The family. The only one he's ever known.
The words had struck her harder than a slap. She had thought that by now they could call each other that, that they together were a family, a broken one, one that dealt with wayward children, with upset and self denial. To think he felt closer to them upstairs had stung. The words seemed to have had little hands that grabbed onto her heart and squeezed and she had almost lost the ability to breath when she had finally come to the sanctity of her lonely room.
She worries about him because the world they were raised in, are used to, is changing fast. Her girls want to wear colour on their lips and cheeks and she lets them in the weekends, because fighting it is futile. She knows she needs to pick her battles. Tries to help him navigate through his (a footman wanting to court the baker's daughter or pretty dairymaids that stand waiting for them outside on sunny spring evenings after dinner, hallboys saving up for bicycles and cinema tickets).
He dozes off at night, his glass of port wine lowering into his lap and she has been fast enough, has always caught it, but she is getting older too.

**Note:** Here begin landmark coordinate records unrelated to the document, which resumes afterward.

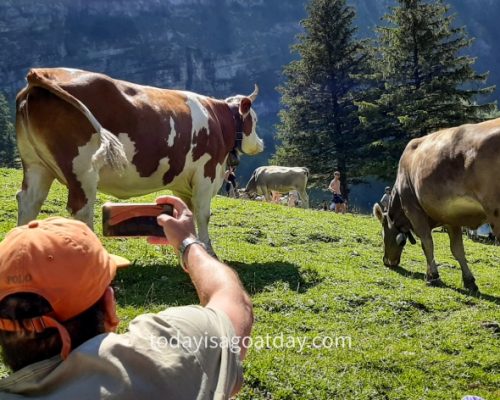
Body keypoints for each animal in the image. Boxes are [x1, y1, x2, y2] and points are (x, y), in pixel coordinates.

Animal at [15, 68, 266, 253]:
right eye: (254, 119)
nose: (261, 143)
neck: (220, 121)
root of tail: (42, 73)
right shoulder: (207, 172)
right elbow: (203, 214)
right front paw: (208, 250)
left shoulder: (184, 181)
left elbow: (188, 211)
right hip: (82, 168)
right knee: (81, 208)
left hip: (36, 164)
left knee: (29, 200)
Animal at [376, 117, 500, 292]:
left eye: (382, 234)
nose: (387, 261)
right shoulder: (451, 217)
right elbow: (457, 250)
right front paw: (469, 281)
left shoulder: (414, 211)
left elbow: (427, 242)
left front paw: (432, 276)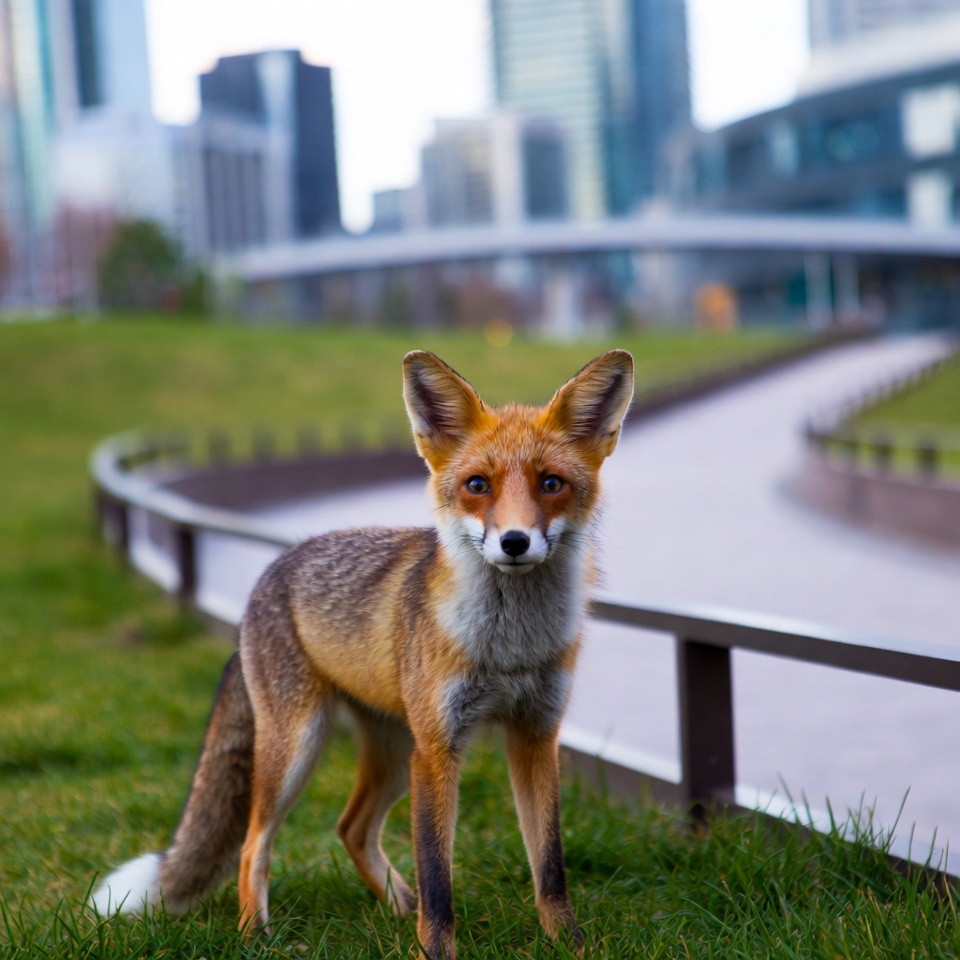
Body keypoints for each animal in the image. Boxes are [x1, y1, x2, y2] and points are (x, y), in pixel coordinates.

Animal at [91, 348, 634, 959]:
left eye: (550, 483)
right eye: (477, 484)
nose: (514, 542)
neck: (508, 649)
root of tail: (271, 571)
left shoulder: (536, 736)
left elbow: (550, 866)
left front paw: (571, 945)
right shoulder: (438, 750)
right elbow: (437, 879)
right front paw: (435, 950)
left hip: (394, 753)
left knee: (350, 828)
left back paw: (396, 906)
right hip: (302, 746)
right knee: (255, 843)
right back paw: (257, 935)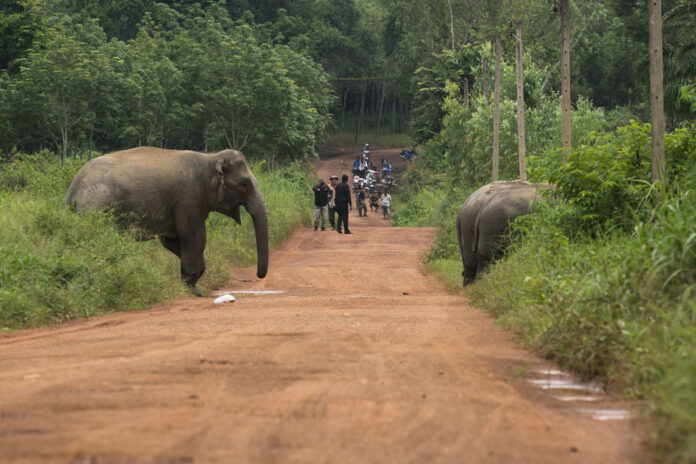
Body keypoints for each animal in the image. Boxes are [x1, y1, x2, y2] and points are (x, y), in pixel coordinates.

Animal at [65, 147, 268, 296]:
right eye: (244, 185)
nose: (259, 275)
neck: (210, 158)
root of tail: (73, 187)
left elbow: (170, 241)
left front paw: (191, 284)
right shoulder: (189, 199)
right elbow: (193, 236)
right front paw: (194, 289)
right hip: (98, 205)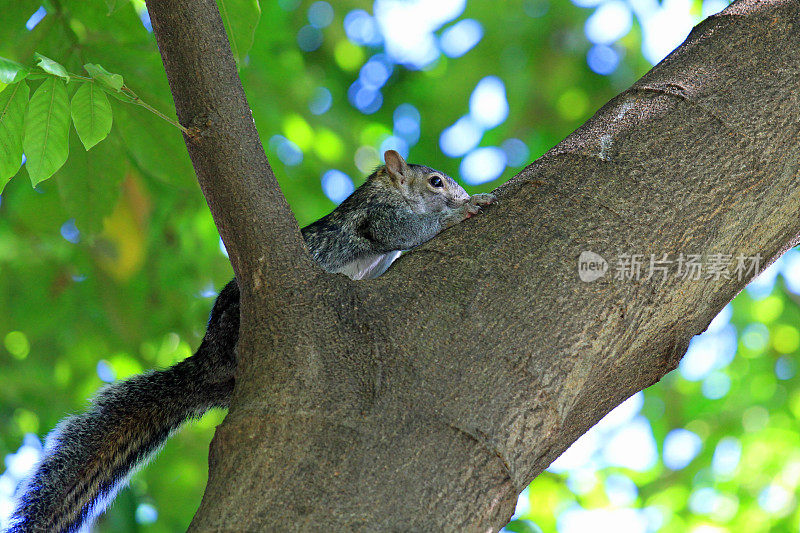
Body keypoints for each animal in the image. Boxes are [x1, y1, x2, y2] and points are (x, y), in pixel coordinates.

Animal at [7, 150, 494, 532]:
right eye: (435, 181)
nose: (458, 195)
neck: (385, 190)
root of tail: (206, 366)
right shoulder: (378, 216)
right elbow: (402, 233)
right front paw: (461, 211)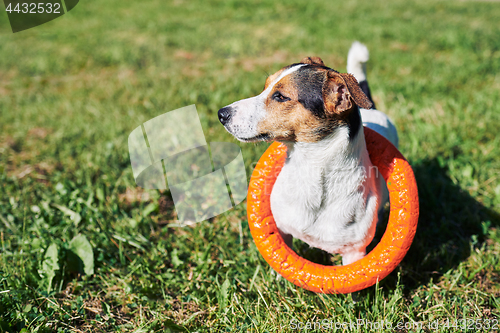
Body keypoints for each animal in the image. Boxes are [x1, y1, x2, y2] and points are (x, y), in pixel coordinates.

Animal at [219, 42, 398, 264]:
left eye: (280, 96)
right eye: (265, 86)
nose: (222, 114)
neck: (310, 168)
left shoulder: (354, 252)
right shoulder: (282, 230)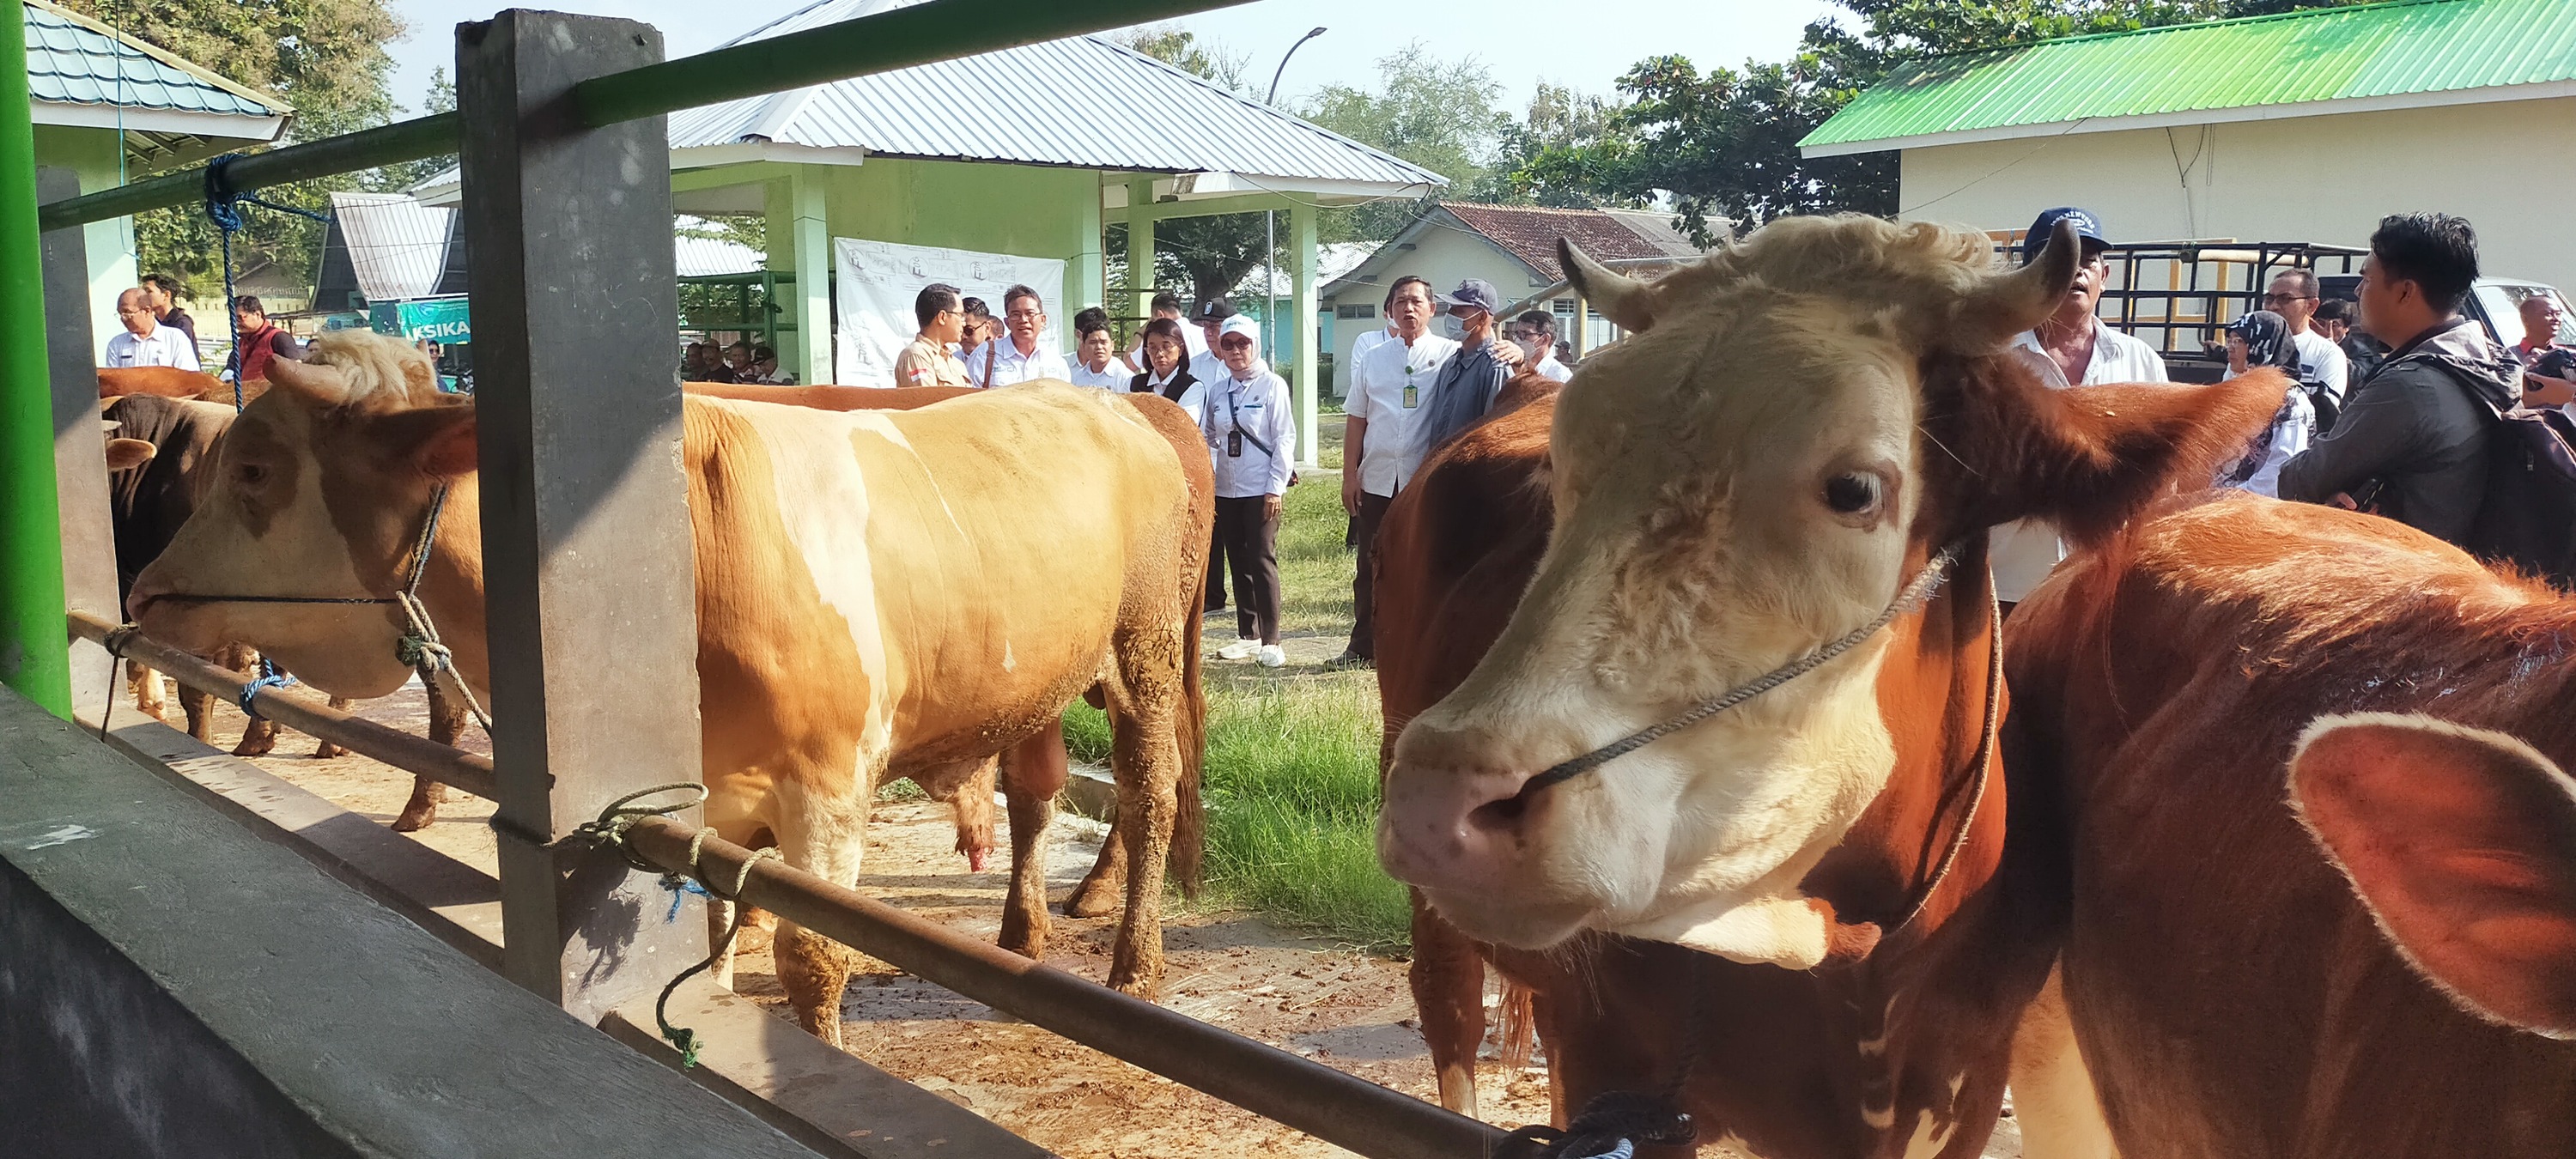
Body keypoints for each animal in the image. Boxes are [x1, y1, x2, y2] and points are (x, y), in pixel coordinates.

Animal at [121, 328, 1206, 1041]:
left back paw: (1134, 960)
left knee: (1151, 788)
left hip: (1143, 645)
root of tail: (1115, 402)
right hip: (1038, 673)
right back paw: (1021, 934)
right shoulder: (714, 785)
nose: (146, 588)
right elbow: (718, 902)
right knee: (1036, 789)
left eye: (254, 470)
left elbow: (813, 957)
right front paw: (714, 984)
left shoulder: (828, 785)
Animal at [1370, 212, 2277, 1154]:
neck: (1858, 954)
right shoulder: (1620, 1069)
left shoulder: (1965, 1087)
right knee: (1449, 1013)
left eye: (1853, 489)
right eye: (1566, 474)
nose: (1447, 791)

She fears her next birthday, his. She no longer knows what to buy him - contemplates those reading glasses for a moment, lets out a stifled chuckle. This next birthday will mark as the one most men stop working, but she knows he won't.
The nights she was in this same bed, awake the whole night, thinking how maybe they could be together one day, that maybe he worried about her on the other side of the wall and that instead of worrying they could comfort each other. Nights she laid awake, fantasizing how his embrace might feel warm and how he would smell - she knows, it's his shaving cream, his soap, pommade - how perhaps he might even have taken her to his bed, maybe would have worshipped her with his body.
2.
When he wakes, he worries. About the wine delivery that should be coming in the afternoon, but was late the last two times. About Alfred who he is trying to teach all he knows, but is found more in the kitchens than polishing the silver. He worries about his Lordship feeling left out - he sees it, hears it, nothing much gets past him.
He worries about her the most.
He can hear her shuffling through her room in the middle of the night, it wakes him as surely as it would if she were right next to him in his bed. He pushes thoughts of her being so close away, pushes away the memory of the soft skin of her hand on his arm. He doesn't want to think about these things, but he can't stop and it makes him irritable, unstable.
He is worried because sometimes she gets distracted and doesn't hear the bell, doesn't hear when someone addresses her. He is certain it's not because she is losing her hearing - she can hear a mouse tripling through the store cupboard, hears the gossip in the smallest of whispers between her maids.
He is worried because she has gotten too attached to her charges, that she is softer now. She goes out with Thomas when he smokes his cigarettes so he has someone to talk to now Miss O'Brien has left. Has Anna in her parlour for long half hours. She even speaks with Lady Mary on occasion without coming back filled with bitterness.
He sees that she misses Miss O'Brien, he had never really noticed it before, but the pair shared a love of dark humor, of a bit of gossip, had a dislike for incompetence - though she always hid it better than Miss O'Brien.
The winter was harsh on the pair of them, they had held onto each other on the short trips they had made - church, the village for errands on half days. Having her on his arm had felt good. Comfortable. He had wanted to hold her for a long time after they would come in again, had wanted to help her out of more than her coat and he knew he could never share these desirous thoughts with her.
He is worried because his birthday is coming up and Lady Mary and Mr Branson will ask him to take up retirement. He has been thinking about it for almost a year now. He feels he doesn't have much of a choice. He knows they can't truly afford him, or anyone in his place. He has enough put by, he has been promised a cottage on the grounds when he was first promoted to his current position. He doesn't have to stay on.
Life is changing. Service is changing and he doesn't want to fight anymore, even though he knows full well she fights half his battles for him. He is tired. His bones creak, his muscles protest. But he doesn't want to leave her. Doesn't want to think of a life without her close to him. Doesn't want to be in bed without knowing she is in a comparable one, not two feet away.